• Exercise
Rewrite the data below, putting "Logbook entry" wherever "Checklist entry" appears and keeping everything else the same. Leave the pictures out of your version.

— START OF Given information —

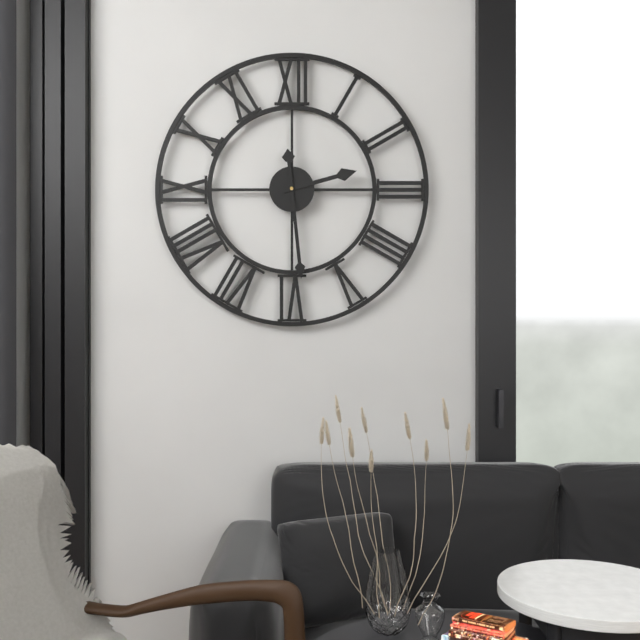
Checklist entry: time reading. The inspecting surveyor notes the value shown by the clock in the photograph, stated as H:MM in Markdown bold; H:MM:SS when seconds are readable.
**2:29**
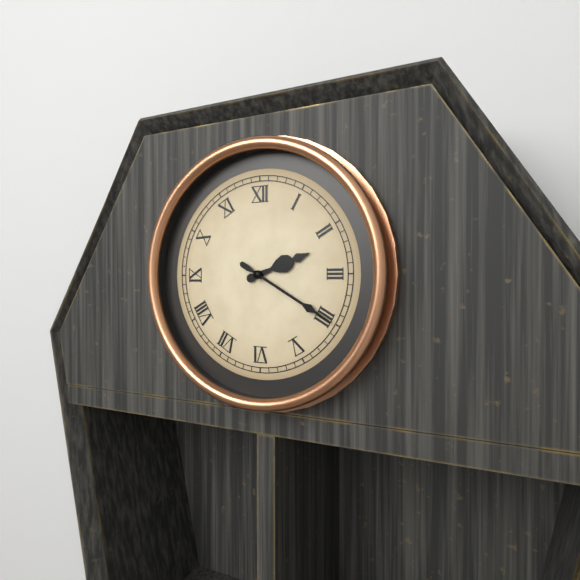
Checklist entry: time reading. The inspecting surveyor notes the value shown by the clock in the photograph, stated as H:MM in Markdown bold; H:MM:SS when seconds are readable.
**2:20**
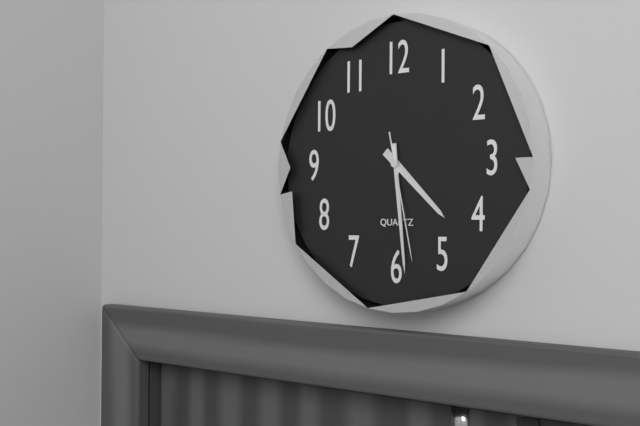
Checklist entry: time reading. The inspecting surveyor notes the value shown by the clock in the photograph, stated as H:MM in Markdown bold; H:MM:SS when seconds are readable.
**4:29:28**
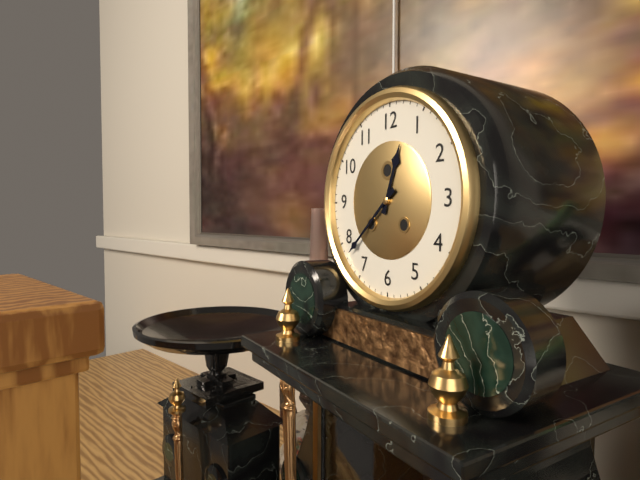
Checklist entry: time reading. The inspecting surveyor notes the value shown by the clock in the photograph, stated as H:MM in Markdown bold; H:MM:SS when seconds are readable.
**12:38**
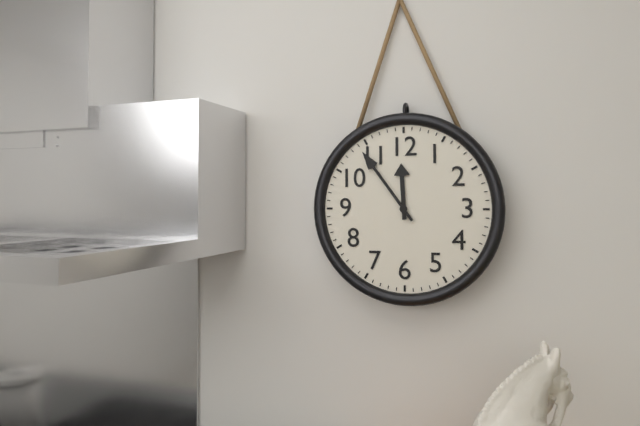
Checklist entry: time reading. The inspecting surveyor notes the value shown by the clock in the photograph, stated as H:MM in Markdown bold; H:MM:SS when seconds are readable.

— END OF Given information —

• Answer in full
Logbook entry: time reading. The inspecting surveyor notes the value shown by the clock in the photograph, stated as H:MM in Markdown bold; H:MM:SS when seconds are readable.
**2:29**
Logbook entry: time reading. The inspecting surveyor notes the value shown by the clock in the photograph, stated as H:MM in Markdown bold; H:MM:SS when seconds are readable.
**2:20**
Logbook entry: time reading. The inspecting surveyor notes the value shown by the clock in the photograph, stated as H:MM in Markdown bold; H:MM:SS when seconds are readable.
**4:29:28**
Logbook entry: time reading. The inspecting surveyor notes the value shown by the clock in the photograph, stated as H:MM in Markdown bold; H:MM:SS when seconds are readable.
**12:38**
Logbook entry: time reading. The inspecting surveyor notes the value shown by the clock in the photograph, stated as H:MM in Markdown bold; H:MM:SS when seconds are readable.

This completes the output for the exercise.